En este contexto, Europa viene mostrando un firme liderazgo avalado con la aprobación por parte del Parlamento Europeo del reglamento sobre el establecimiento de un marco para facilitar las inversiones sostenibles, conocido como el reglamento de taxonomía, una pieza clave en el Plan de Finanzas Sostenibles de la Unión Europea, pues define criterios armonizados para calificar una actividad económica como ambientalmente sostenible. Asimismo, el Banco Central Europeo ha planteado en consulta pública una guía que define las expectativas supervisoras de la entidad en materia de cambio climático y la Autoridad Bancaria Europea sigue definiendo su Plan de Finanzas Sostenibles en el que los test de esfuerzo se convertirán en la piedra angular de este plan.
Por tanto, el hecho de que Europa haya decidido liderar la carrera hacia una economía sostenible transformará las reglas en las que se ha basado el comercio mundial hasta ahora. Dado que el respeto a los principios ESG entraña costes para los productores de bienes y servicios, aquellos ubicados en los países más comprometidos con la lucha contra el cambio climático resultarán menos competitivos, mientras que los basados en los países más rezagados en esta lucha se convertirán en formidables competidores de los primeros. Una situación a todas luces inaceptable.
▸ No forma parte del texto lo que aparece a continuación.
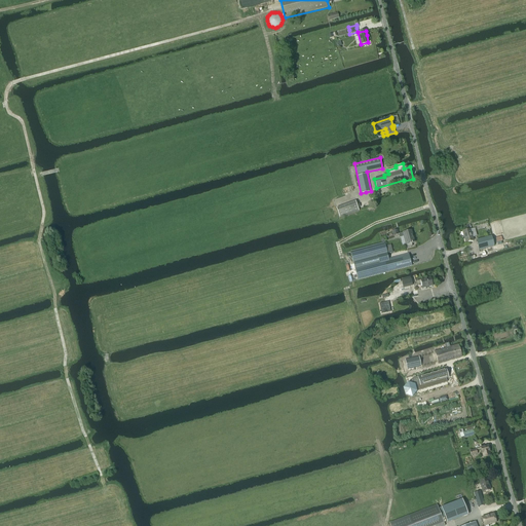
[(340,219),(359,212),(355,201),(336,209),(340,219)]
La única forma de restablecer una competencia leal sería utilizar los impuestos sobre el carbono en forma de aranceles aplicados a los bienes importados, aranceles proporcionales a la diferente huella de carbono del sector y país de origen. Esta no es una idea nueva y ya ha sido propuesta por las autoridades competentes. Por ejemplo, la Comisión ha anunciado que propondrá en 2021 (con vistas a aplicarlos desde 2023) una tasa digital y un sistema de ajuste de carbono en frontera que permitirá igualar el precio de importaciones desde países con estándares medioambientales más laxos a los aplicados a la producción europea.
Pero esta solución no será, probablemente, pacífica. Los países seguramente discreparán entre sí respecto a la huella de carbono de los bienes y servicios comercializados, de forma que las jurisdicciones importadoras las sobrevalorarán y las exportadoras pueden subestimarlas. Obviamente, la UE y el Reino Unido (después del Brexit), que están emergiendo como líderes mundiales en la lucha contra el cambio climático, podrán llegar a acuerdos con cierta facilidad. Pero, ¿qué puede pasar con el comercio entre la UE y China, la India o Indonesia? Incluso Japón y la UE pueden tener dificultades para encontrar un equilibrio en los aranceles de carbono. No será nada fácil alcanzar acuerdos y que el comercio mundial prosiga con normalidad.
Si además tenemos en cuenta el comercio de servicios, la complejidad de cualquier acuerdo puede aumentar considerablemente. Pensemos en el turismo, un sector intensivo en CO2, aunque la huella de carbono sea generada por los visitantes extranjeros y no por el país receptor. ¿Cómo contemplará la Unión Europea esta circunstancia en los acuerdos comerciales relativos al clima?
¿Son inevitables esas nuevas guerras comerciales verdes? Desde luego no va a ser nada fácil sortearlas, pero estoy convencido de que tenemos la obligación de evitar, con todos los medios a nuestro alcance, lo que puede suponer un nuevo paso atrás en el comercial mundial y en la globalización de la economía. Para ello, en primer lugar, debemos comprender este nuevo desafío en toda su magnitud. Es necesario que los responsables políticos y económicos empiecen a tomar conciencia del problema y pensar en cómo podemos hacer compatible un comercio justo y libre en un mundo más limpio y sostenible.
JOSÉ MARÍA ROLDÁN* Vía EL MUNDO
- *José María Roldán es presidente de la AEB.